Exercise A: From the entries below, quote every line from the one holding "Related artists" through the end of the entries, inclusive, and leave out the pictures.

Text:
━━━━━━━━
AGERANGE: Ages 11 to 18.

Bausum focuses on three early twentieth-century journalists to investigate the origins of journalism as a significant player in American politics. She dedicates individual chapters to muckrakers Ida Tarbell, Upton Sinclair, and Lincoln Steffens, yet the last two chapters and the afterword make this book stand above other collective biographies. The penultimate chapter shows the muckrakers' direct influence in the years immediately following their original publications. This information neatly ties together their personal stories and shows why the muckrakers are remembered today. The final chapter follows the muckrakers' legacy forward through Rachel Carson's Silent Spring, Watergate, and the Walter Reed scandals of the twenty-first century. Although the term muckraker might seem archaic now, Bauman shows that their spiritual descendents have become an important check on government, and that the muckrakers themselves are much more than a footnote in history. The afterword nicely finishes the individual biographies, as well as those of the editors and political and corporate figures for and about whom they wrote. Technically the book is clearly written and well researched. A detailed time line stretches decades before and after the brief era of the muckrakers. Several pages of endnotes are supplemented by a resource guide and bibliography. One quibble is that there are no references within the text to the endnotes. Although this omission contributes to the flow for the reader, it sets a poor example of referencing for students. Reviewer: Beth Karpas
April 2008 (Vol. 31, No. 1)
━━━━━━━━
Listed entries:

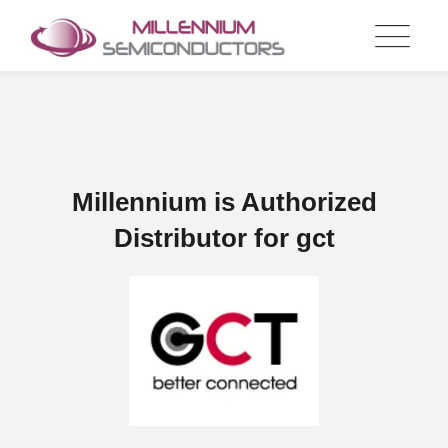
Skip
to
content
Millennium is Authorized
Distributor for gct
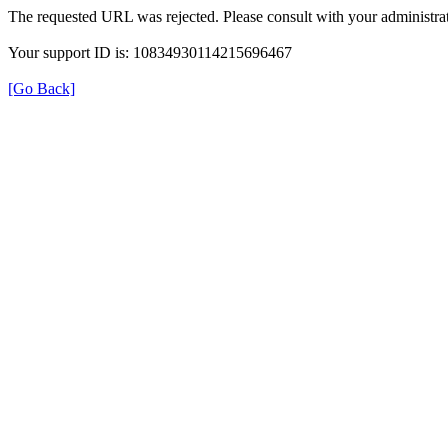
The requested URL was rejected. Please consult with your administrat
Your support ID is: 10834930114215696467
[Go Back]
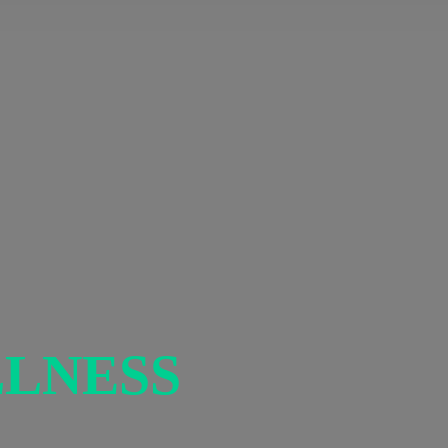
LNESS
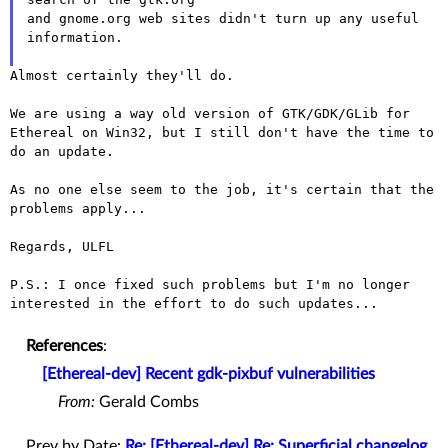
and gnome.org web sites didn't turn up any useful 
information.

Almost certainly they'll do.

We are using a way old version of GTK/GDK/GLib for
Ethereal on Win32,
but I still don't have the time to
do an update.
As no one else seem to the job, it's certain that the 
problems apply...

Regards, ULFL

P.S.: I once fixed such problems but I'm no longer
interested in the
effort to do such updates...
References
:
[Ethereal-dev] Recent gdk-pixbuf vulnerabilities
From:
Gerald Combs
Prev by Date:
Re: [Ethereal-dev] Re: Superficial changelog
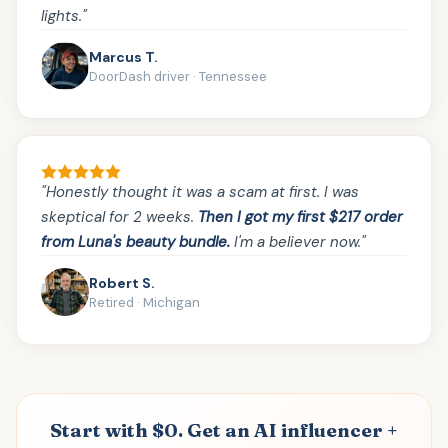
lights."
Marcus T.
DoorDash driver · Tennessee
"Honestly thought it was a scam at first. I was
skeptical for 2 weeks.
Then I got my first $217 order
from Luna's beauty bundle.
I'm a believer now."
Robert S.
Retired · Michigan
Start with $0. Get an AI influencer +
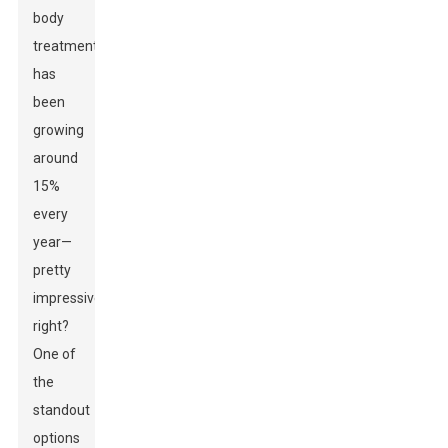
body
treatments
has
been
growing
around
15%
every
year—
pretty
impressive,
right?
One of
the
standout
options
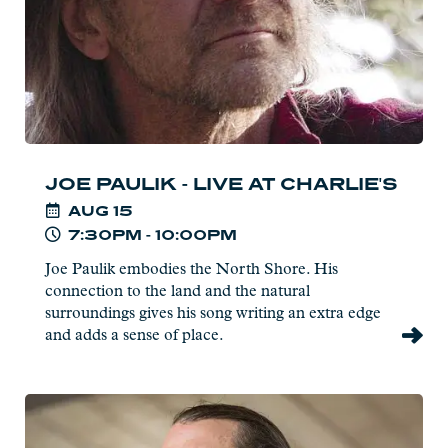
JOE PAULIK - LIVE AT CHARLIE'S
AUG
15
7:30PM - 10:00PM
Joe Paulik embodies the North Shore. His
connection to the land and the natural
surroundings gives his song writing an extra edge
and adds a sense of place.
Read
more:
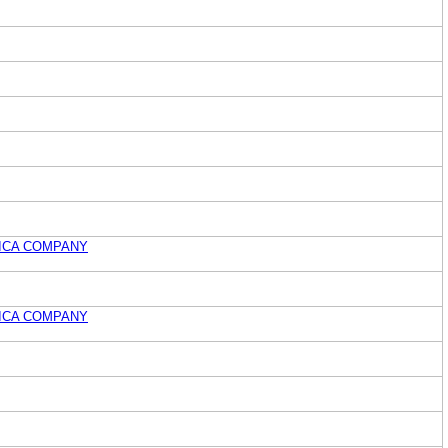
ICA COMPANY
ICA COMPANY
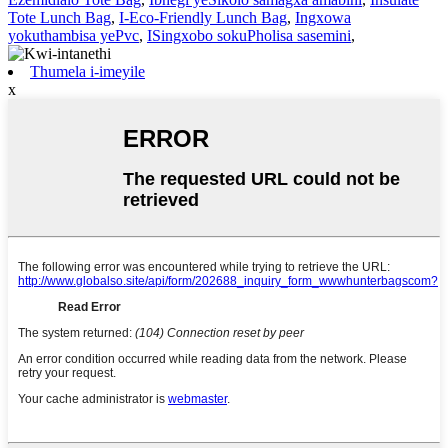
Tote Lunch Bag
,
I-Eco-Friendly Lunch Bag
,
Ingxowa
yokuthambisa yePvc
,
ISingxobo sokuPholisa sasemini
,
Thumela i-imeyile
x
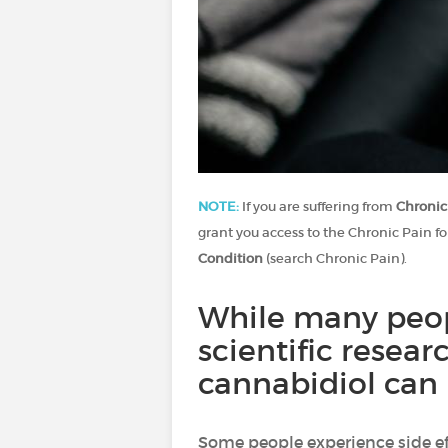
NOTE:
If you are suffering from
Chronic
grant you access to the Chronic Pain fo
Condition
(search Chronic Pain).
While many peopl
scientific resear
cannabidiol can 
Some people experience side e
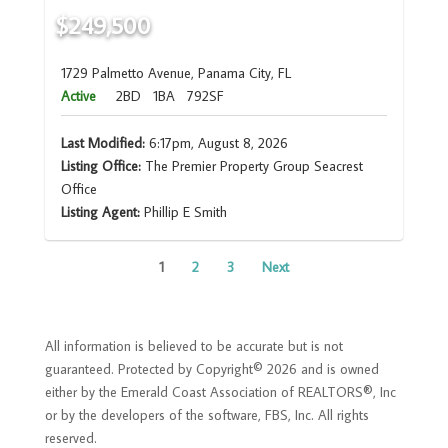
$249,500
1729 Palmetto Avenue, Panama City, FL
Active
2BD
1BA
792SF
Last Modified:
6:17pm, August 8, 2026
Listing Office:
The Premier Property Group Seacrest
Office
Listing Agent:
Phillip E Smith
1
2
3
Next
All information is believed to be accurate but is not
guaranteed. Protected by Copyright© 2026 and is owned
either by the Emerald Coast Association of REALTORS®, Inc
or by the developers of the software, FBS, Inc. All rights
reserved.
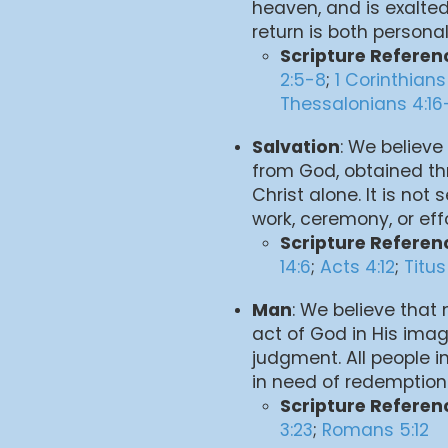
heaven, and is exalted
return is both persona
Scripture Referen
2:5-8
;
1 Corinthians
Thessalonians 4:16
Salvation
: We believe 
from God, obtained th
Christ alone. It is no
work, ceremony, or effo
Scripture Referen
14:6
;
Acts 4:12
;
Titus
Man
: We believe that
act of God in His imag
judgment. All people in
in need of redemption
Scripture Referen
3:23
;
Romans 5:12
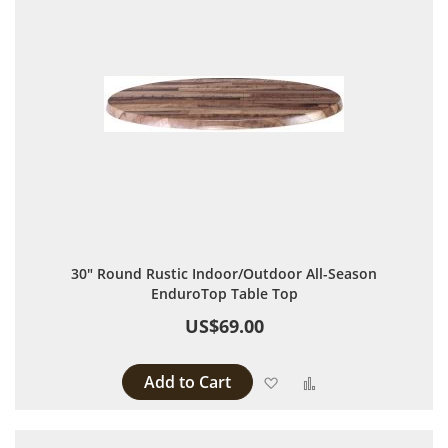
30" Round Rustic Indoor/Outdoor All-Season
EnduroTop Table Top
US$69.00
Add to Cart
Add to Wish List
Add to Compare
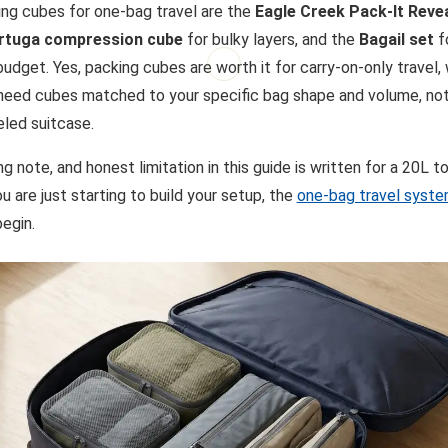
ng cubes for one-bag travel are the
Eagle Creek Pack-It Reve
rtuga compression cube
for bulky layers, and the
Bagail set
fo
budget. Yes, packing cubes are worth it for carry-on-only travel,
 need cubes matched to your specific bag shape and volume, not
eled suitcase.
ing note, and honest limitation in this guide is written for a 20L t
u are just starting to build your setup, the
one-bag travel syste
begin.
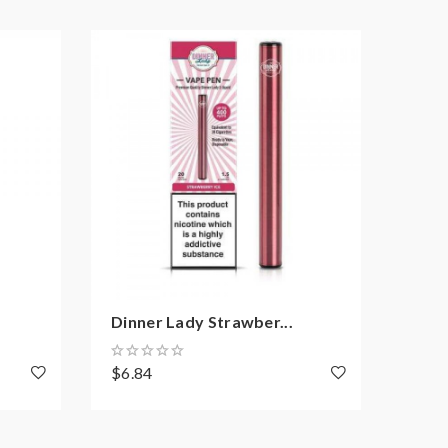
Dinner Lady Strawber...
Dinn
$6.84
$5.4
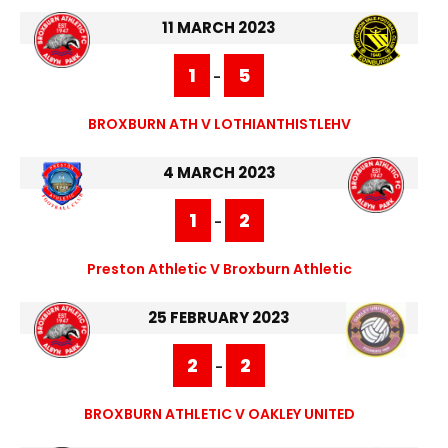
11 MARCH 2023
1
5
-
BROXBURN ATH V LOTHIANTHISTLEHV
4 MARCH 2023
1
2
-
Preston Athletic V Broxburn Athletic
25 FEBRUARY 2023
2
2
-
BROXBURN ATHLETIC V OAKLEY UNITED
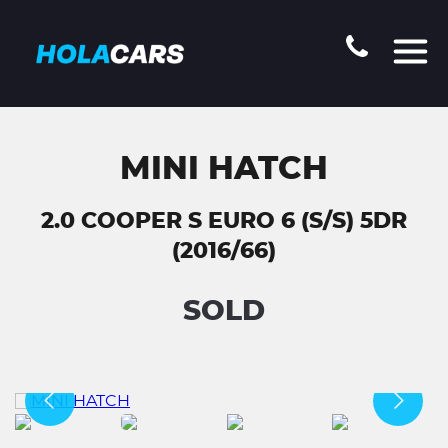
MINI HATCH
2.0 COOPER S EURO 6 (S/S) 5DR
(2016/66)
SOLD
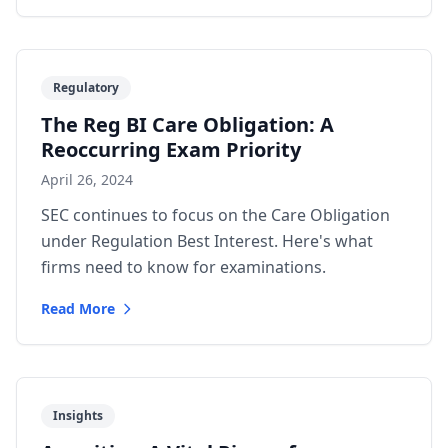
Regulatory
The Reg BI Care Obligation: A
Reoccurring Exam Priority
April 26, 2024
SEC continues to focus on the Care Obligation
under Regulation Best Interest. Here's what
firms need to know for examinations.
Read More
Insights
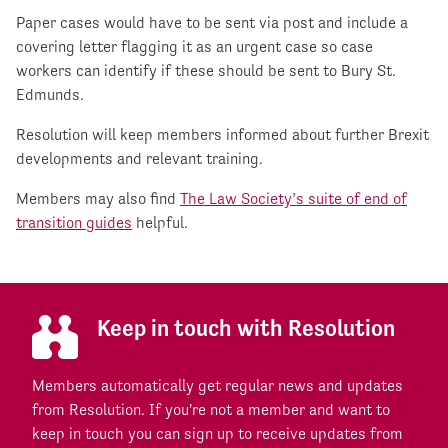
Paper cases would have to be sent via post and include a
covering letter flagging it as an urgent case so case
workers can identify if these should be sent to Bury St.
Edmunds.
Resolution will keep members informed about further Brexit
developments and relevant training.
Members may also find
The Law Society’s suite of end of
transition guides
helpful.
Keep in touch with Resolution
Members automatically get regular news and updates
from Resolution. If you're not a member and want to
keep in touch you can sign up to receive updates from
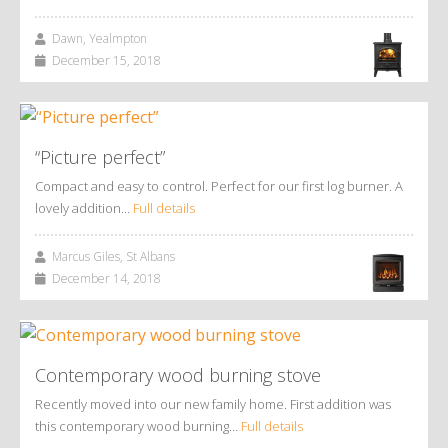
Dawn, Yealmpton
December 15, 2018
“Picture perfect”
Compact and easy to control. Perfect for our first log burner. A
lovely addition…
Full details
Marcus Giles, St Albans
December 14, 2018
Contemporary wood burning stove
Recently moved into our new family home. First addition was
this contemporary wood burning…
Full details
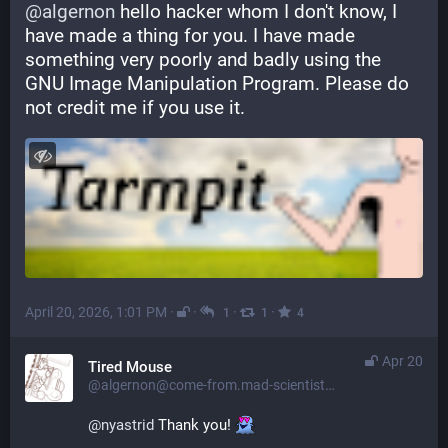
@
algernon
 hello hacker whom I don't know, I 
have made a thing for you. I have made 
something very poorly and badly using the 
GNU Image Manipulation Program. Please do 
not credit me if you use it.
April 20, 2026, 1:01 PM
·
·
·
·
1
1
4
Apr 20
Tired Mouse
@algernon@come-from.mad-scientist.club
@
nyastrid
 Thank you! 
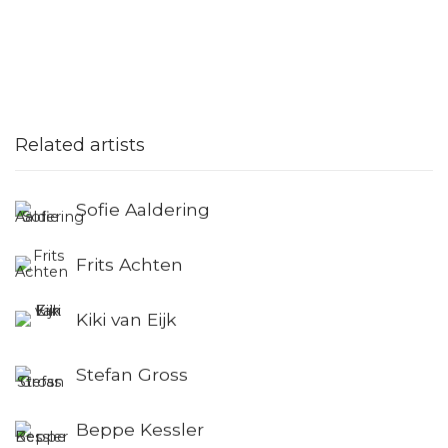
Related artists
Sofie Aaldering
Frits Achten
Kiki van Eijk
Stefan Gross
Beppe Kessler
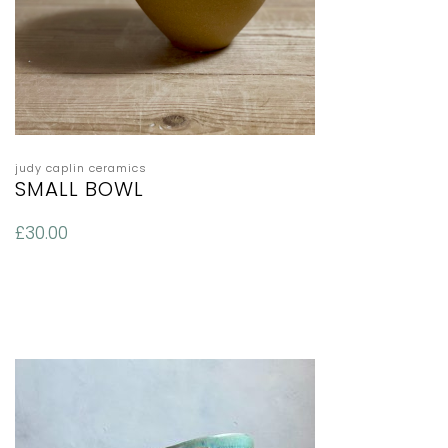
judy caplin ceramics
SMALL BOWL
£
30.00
━━━━━━━━
Exercise B: Print the whole book review above word for word.

Final answer A:
Related artists
Sofie Aaldering
Frits Achten
Kiki van Eijk
Stefan Gross
Beppe Kessler
judy caplin ceramics
SMALL BOWL
£
30.00

Final answer B:
AGERANGE: Ages 11 to 18.

Bausum focuses on three early twentieth-century journalists to investigate the origins of journalism as a significant player in American politics. She dedicates individual chapters to muckrakers Ida Tarbell, Upton Sinclair, and Lincoln Steffens, yet the last two chapters and the afterword make this book stand above other collective biographies. The penultimate chapter shows the muckrakers' direct influence in the years immediately following their original publications. This information neatly ties together their personal stories and shows why the muckrakers are remembered today. The final chapter follows the muckrakers' legacy forward through Rachel Carson's Silent Spring, Watergate, and the Walter Reed scandals of the twenty-first century. Although the term muckraker might seem archaic now, Bauman shows that their spiritual descendents have become an important check on government, and that the muckrakers themselves are much more than a footnote in history. The afterword nicely finishes the individual biographies, as well as those of the editors and political and corporate figures for and about whom they wrote. Technically the book is clearly written and well researched. A detailed time line stretches decades before and after the brief era of the muckrakers. Several pages of endnotes are supplemented by a resource guide and bibliography. One quibble is that there are no references within the text to the endnotes. Although this omission contributes to the flow for the reader, it sets a poor example of referencing for students. Reviewer: Beth Karpas
April 2008 (Vol. 31, No. 1)